- Problem description:
Lines from the beginning of the data through the line containing "When enabling saving, and" are to be copied exactly, with no other line included.

- Items from a dataset:
= = = = =
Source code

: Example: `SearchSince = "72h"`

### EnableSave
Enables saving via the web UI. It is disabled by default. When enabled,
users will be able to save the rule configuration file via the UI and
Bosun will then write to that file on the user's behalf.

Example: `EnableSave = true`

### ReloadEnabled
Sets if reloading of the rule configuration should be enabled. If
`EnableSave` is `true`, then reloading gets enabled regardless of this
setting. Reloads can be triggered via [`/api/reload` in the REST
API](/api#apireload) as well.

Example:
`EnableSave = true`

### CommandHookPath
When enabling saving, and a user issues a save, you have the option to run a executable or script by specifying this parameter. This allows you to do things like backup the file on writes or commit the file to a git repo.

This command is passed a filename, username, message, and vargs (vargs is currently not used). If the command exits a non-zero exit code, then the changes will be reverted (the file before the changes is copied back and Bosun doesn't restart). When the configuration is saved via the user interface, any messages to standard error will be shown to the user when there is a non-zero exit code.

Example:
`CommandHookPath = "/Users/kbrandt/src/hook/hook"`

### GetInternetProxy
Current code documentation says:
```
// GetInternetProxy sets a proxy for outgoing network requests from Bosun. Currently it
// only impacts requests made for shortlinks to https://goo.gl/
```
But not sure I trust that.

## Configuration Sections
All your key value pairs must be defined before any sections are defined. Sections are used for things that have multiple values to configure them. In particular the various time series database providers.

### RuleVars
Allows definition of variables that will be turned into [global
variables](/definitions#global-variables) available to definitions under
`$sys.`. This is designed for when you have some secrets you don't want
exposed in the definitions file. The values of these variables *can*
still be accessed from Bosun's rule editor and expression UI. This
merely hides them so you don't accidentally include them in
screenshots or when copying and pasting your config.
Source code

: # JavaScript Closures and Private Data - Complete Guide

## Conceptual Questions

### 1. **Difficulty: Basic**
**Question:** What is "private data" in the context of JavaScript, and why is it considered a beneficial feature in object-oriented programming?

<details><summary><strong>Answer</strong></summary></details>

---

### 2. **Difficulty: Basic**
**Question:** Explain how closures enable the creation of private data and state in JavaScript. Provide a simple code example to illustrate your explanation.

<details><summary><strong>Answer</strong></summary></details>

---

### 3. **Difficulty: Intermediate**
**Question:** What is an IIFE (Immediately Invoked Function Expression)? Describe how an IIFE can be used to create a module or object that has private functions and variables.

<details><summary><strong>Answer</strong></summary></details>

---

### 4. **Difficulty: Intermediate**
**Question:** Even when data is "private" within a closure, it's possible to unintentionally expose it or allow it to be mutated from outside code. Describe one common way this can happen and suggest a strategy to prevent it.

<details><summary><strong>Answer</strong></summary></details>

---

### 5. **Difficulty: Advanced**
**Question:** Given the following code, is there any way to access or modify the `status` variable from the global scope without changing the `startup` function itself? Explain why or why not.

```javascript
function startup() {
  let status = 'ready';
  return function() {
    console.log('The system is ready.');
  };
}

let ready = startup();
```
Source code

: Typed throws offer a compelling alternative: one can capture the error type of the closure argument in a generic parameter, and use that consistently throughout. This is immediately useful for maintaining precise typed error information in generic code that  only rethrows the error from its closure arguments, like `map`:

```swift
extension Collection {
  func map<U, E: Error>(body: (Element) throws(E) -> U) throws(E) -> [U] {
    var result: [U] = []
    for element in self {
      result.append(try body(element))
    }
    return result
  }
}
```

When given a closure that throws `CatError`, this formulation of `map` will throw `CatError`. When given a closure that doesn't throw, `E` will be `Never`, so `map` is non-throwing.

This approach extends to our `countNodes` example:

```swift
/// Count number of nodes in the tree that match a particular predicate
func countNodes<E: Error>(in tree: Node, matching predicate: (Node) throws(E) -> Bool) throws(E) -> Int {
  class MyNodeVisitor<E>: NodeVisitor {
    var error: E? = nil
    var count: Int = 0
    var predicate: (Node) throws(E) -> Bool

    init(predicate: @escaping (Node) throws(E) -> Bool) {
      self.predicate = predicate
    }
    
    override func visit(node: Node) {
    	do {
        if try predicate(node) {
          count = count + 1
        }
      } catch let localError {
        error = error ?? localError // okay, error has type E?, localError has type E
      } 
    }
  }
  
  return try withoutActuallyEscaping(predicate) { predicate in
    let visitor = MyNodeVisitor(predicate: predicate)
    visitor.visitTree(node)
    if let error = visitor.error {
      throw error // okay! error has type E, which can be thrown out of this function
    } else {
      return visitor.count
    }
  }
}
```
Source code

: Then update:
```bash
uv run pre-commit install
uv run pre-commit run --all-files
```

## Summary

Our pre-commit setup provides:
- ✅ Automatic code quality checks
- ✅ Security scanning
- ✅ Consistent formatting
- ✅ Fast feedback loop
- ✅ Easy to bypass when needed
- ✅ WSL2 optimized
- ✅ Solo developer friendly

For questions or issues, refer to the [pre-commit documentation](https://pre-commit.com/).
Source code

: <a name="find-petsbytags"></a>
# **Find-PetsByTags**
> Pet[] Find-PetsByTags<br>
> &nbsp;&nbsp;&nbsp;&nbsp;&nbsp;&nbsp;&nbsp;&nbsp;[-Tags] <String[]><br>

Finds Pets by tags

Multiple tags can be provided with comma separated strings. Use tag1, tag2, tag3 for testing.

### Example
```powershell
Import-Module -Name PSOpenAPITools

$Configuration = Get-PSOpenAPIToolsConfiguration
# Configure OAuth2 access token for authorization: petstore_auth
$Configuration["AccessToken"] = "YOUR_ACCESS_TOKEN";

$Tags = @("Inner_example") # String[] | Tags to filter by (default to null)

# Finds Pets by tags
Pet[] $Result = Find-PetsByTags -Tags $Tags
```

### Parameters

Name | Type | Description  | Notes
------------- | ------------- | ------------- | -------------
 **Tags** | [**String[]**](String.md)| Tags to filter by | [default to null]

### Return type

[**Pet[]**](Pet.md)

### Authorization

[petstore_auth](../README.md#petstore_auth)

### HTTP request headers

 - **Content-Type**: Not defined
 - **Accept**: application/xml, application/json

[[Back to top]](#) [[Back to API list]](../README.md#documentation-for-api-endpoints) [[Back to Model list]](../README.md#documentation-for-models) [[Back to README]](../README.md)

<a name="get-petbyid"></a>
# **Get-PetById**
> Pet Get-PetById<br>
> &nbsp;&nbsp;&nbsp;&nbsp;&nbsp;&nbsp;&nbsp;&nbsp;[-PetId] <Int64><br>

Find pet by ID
= = = = =
- Task response:
Source code

: Example: `SearchSince = "72h"`

### EnableSave
Enables saving via the web UI. It is disabled by default. When enabled,
users will be able to save the rule configuration file via the UI and
Bosun will then write to that file on the user's behalf.

Example: `EnableSave = true`

### ReloadEnabled
Sets if reloading of the rule configuration should be enabled. If
`EnableSave` is `true`, then reloading gets enabled regardless of this
setting. Reloads can be triggered via [`/api/reload` in the REST
API](/api#apireload) as well.

Example:
`EnableSave = true`

### CommandHookPath
When enabling saving, and a user issues a save, you have the option to run a executable or script by specifying this parameter. This allows you to do things like backup the file on writes or commit the file to a git repo.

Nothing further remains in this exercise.